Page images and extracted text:
▼

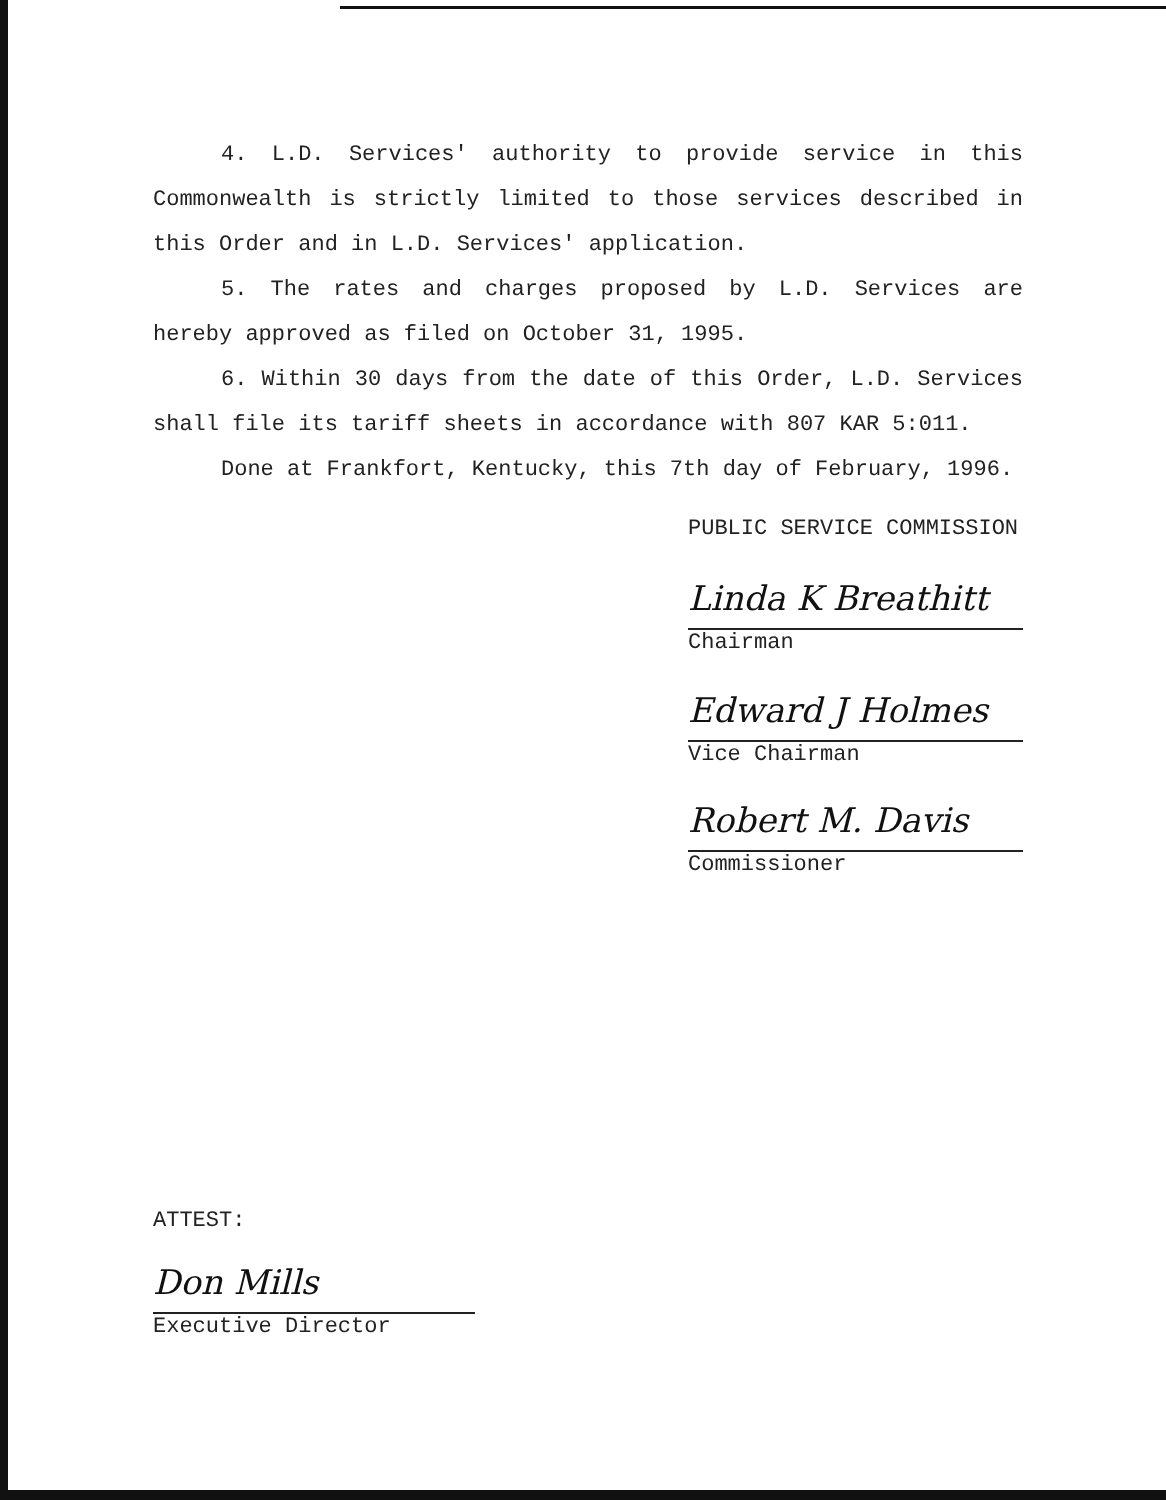4. L.D. Services' authority to provide service in this Commonwealth is strictly limited to those services described in this Order and in L.D. Services' application.
5. The rates and charges proposed by L.D. Services are hereby approved as filed on October 31, 1995.
6. Within 30 days from the date of this Order, L.D. Services shall file its tariff sheets in accordance with 807 KAR 5:011.
Done at Frankfort, Kentucky, this 7th day of February, 1996.
PUBLIC SERVICE COMMISSION
Linda K Breathitt
Chairman
Edward J Holmes
Vice Chairman
Robert M. Davis
Commissioner
ATTEST:
Don Mills
Executive Director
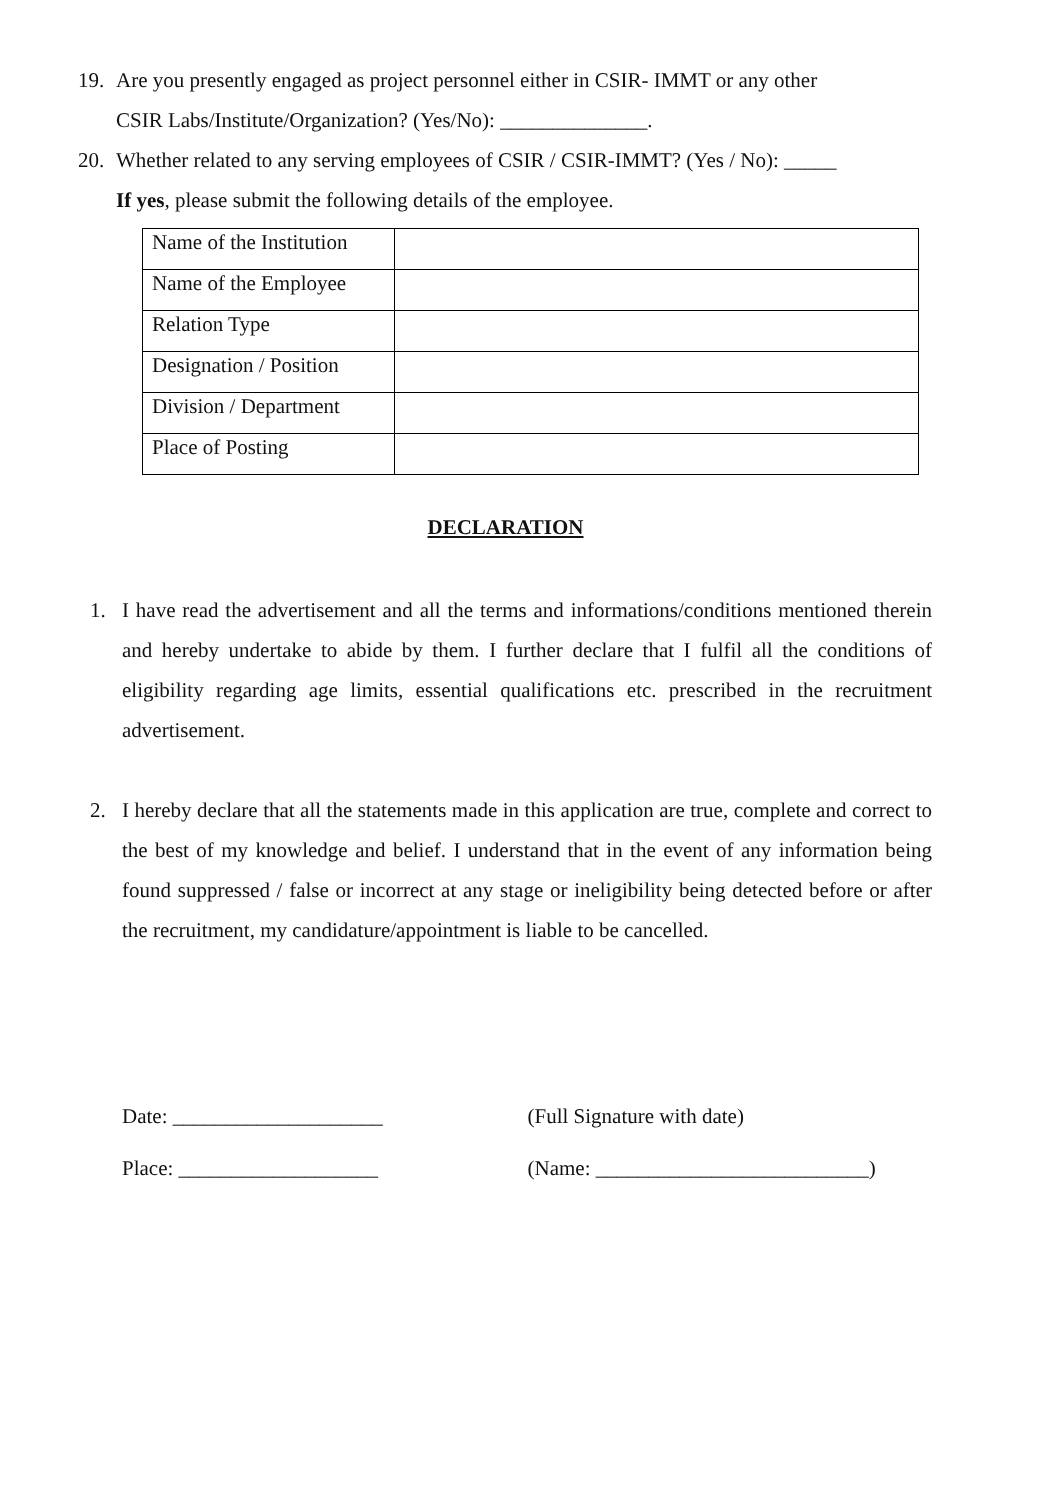19. Are you presently engaged as project personnel either in CSIR- IMMT or any other
CSIR Labs/Institute/Organization? (Yes/No): ______________.
20. Whether related to any serving employees of CSIR / CSIR-IMMT? (Yes / No): _____
If yes, please submit the following details of the employee.
| Name of the Institution | |
| Name of the Employee | |
| Relation Type | |
| Designation / Position | |
| Division / Department | |
| Place of Posting | |
DECLARATION
1. I have read the advertisement and all the terms and informations/conditions mentioned therein and hereby undertake to abide by them. I further declare that I fulfil all the conditions of eligibility regarding age limits, essential qualifications etc. prescribed in the recruitment advertisement.
2. I hereby declare that all the statements made in this application are true, complete and correct to the best of my knowledge and belief. I understand that in the event of any information being found suppressed / false or incorrect at any stage or ineligibility being detected before or after the recruitment, my candidature/appointment is liable to be cancelled.
Date: ____________________
Place: ___________________
(Full Signature with date)
(Name: __________________________)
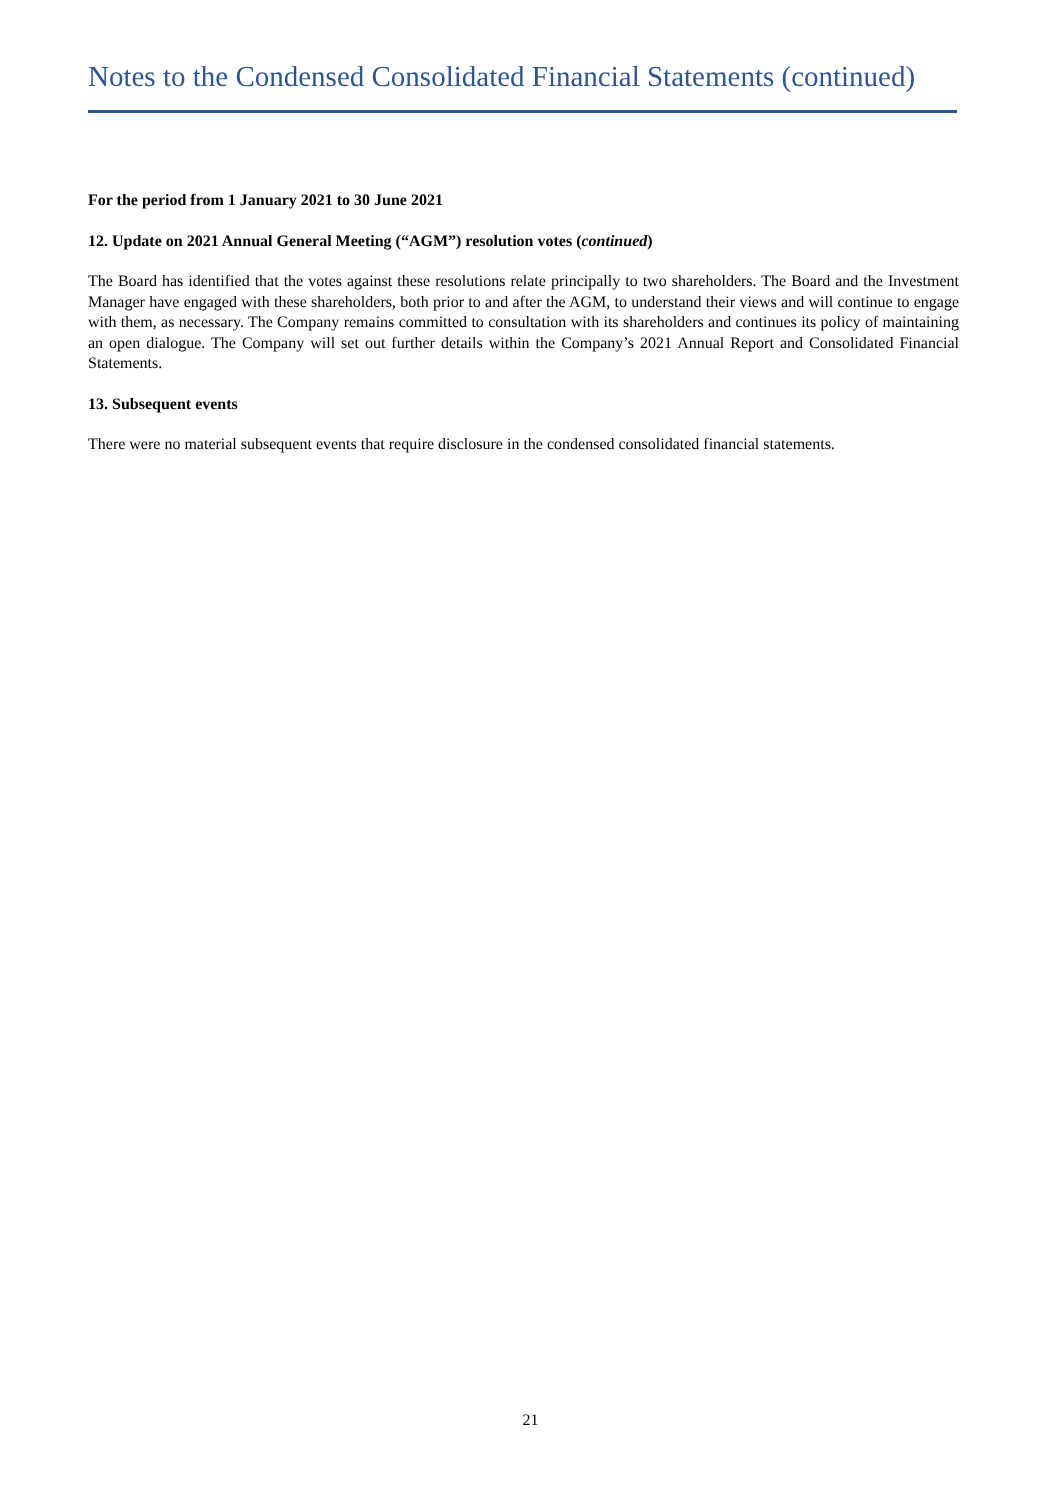Notes to the Condensed Consolidated Financial Statements (continued)
For the period from 1 January 2021 to 30 June 2021
12. Update on 2021 Annual General Meeting (“AGM”) resolution votes (continued)
The Board has identified that the votes against these resolutions relate principally to two shareholders. The Board and the Investment Manager have engaged with these shareholders, both prior to and after the AGM, to understand their views and will continue to engage with them, as necessary. The Company remains committed to consultation with its shareholders and continues its policy of maintaining an open dialogue. The Company will set out further details within the Company’s 2021 Annual Report and Consolidated Financial Statements.
13. Subsequent events
There were no material subsequent events that require disclosure in the condensed consolidated financial statements.
21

▲

◆ Assignment
Print, word for word, the lines above that run from the line containing "6. Within 30" to the line containing "1. I have read", both included. Keep the pictures out.

◆ Answer space
6. Within 30 days from the date of this Order, L.D. Services shall file its tariff sheets in accordance with 807 KAR 5:011.
Done at Frankfort, Kentucky, this 7th day of February, 1996.
PUBLIC SERVICE COMMISSION
Linda K Breathitt
Chairman
Edward J Holmes
Vice Chairman
Robert M. Davis
Commissioner
ATTEST:
Don Mills
Executive Director
19. Are you presently engaged as project personnel either in CSIR- IMMT or any other
CSIR Labs/Institute/Organization? (Yes/No): ______________.
20. Whether related to any serving employees of CSIR / CSIR-IMMT? (Yes / No): _____
If yes, please submit the following details of the employee.
| Name of the Institution | |
| Name of the Employee | |
| Relation Type | |
| Designation / Position | |
| Division / Department | |
| Place of Posting | |
DECLARATION
1. I have read the advertisement and all the terms and informations/conditions mentioned therein and hereby undertake to abide by them. I further declare that I fulfil all the conditions of eligibility regarding age limits, essential qualifications etc. prescribed in the recruitment advertisement.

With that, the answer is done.